◆ Description of the task
Among the entries below, find the line with "Maps, Chats, Fahrzeugbewertungssystem", then quote it and each following line up to and including the line with "Betriebssystem auf dem neuesten Stand", and nothing else.

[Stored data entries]
:::::
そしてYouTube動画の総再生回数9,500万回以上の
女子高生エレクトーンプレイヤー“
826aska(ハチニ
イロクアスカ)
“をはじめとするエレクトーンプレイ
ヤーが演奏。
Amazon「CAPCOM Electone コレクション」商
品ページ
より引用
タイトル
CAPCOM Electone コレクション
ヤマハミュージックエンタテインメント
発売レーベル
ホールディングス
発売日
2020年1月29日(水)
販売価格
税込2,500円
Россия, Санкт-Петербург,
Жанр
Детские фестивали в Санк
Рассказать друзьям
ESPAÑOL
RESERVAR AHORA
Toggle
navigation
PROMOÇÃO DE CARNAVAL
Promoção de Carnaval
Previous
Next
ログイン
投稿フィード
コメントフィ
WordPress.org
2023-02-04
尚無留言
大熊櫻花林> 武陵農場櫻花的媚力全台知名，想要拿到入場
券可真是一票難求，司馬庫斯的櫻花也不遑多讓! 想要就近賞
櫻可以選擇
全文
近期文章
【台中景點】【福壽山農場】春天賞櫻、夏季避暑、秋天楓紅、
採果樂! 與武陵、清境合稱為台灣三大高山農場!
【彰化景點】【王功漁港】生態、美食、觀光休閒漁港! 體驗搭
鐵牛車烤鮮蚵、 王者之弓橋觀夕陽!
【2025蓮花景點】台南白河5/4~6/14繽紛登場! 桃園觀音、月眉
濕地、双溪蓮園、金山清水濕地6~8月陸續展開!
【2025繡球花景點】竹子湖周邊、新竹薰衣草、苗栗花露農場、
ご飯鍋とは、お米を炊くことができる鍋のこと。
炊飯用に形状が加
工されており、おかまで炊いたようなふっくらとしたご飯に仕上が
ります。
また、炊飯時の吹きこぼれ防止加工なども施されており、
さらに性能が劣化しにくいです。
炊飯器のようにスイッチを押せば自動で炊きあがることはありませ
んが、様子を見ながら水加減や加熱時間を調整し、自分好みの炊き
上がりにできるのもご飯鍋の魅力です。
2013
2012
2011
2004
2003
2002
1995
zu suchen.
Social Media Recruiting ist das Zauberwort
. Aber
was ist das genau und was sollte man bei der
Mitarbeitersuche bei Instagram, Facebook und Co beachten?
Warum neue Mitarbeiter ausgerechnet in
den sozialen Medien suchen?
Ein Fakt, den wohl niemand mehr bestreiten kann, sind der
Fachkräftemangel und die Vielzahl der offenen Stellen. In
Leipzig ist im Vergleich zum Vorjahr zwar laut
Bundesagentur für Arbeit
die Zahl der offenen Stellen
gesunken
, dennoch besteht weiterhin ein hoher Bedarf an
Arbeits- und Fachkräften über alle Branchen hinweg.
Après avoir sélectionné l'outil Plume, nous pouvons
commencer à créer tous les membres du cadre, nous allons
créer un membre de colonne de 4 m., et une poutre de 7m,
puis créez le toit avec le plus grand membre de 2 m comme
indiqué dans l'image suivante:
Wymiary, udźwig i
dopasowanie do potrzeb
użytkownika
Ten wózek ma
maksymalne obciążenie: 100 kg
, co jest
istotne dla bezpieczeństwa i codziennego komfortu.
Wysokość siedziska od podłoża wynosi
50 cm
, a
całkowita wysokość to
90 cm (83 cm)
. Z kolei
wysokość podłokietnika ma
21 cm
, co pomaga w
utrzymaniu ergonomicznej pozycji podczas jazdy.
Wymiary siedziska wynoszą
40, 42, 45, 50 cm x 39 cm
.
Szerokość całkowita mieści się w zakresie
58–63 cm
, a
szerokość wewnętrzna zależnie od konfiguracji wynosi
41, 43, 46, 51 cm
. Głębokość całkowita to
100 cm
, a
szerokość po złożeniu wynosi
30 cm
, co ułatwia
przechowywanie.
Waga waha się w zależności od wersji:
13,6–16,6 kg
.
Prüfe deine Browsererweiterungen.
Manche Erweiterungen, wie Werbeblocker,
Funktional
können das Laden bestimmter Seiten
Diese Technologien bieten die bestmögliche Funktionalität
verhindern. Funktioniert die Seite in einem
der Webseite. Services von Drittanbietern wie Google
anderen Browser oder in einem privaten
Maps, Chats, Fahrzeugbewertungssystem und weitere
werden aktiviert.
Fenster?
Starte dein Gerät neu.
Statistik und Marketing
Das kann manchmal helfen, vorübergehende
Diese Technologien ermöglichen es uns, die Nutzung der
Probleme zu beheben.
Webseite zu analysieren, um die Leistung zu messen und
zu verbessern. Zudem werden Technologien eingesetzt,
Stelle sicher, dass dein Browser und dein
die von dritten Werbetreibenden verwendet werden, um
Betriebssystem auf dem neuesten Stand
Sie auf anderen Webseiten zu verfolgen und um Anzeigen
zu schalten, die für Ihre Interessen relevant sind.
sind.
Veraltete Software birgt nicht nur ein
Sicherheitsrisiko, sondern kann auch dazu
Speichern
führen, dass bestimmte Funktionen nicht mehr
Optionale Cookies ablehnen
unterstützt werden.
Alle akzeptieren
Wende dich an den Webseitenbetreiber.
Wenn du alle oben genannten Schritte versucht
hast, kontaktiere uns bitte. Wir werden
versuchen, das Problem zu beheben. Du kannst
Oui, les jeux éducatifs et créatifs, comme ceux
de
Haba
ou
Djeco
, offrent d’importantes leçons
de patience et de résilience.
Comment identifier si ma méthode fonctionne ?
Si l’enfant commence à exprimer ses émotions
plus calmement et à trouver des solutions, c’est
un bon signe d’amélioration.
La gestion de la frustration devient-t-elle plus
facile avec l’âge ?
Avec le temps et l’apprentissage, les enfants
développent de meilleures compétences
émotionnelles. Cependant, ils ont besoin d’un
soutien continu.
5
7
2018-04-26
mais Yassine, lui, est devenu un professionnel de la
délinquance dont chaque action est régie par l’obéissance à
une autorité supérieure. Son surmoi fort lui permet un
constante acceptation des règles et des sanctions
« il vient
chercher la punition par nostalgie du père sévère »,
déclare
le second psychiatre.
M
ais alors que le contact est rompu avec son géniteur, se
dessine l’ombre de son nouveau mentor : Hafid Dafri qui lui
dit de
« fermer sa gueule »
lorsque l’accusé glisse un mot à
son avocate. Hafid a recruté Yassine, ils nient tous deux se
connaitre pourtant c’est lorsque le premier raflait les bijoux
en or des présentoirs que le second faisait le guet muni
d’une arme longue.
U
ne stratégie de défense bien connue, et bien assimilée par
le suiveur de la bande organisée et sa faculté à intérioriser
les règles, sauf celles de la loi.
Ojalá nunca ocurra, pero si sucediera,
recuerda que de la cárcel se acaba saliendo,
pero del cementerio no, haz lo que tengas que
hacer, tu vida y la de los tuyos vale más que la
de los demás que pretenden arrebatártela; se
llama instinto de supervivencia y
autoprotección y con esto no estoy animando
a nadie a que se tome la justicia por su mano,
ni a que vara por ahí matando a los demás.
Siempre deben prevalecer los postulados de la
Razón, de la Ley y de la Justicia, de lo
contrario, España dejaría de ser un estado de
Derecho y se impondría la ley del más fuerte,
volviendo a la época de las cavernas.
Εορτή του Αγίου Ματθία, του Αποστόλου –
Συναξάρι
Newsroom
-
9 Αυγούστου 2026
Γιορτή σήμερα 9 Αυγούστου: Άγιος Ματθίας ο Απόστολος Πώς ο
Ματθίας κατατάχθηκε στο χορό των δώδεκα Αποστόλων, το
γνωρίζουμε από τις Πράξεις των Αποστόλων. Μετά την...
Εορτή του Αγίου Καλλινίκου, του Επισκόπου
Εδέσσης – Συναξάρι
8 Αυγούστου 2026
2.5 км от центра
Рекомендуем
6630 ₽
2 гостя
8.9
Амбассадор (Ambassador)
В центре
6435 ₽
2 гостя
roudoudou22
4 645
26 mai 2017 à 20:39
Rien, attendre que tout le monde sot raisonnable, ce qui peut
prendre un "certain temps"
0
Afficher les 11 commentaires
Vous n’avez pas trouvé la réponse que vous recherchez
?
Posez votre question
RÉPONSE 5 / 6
:::::
◆ Task response
Maps, Chats, Fahrzeugbewertungssystem und weitere
werden aktiviert.
Fenster?
Starte dein Gerät neu.
Statistik und Marketing
Das kann manchmal helfen, vorübergehende
Diese Technologien ermöglichen es uns, die Nutzung der
Probleme zu beheben.
Webseite zu analysieren, um die Leistung zu messen und
zu verbessern. Zudem werden Technologien eingesetzt,
Stelle sicher, dass dein Browser und dein
die von dritten Werbetreibenden verwendet werden, um
Betriebssystem auf dem neuesten Stand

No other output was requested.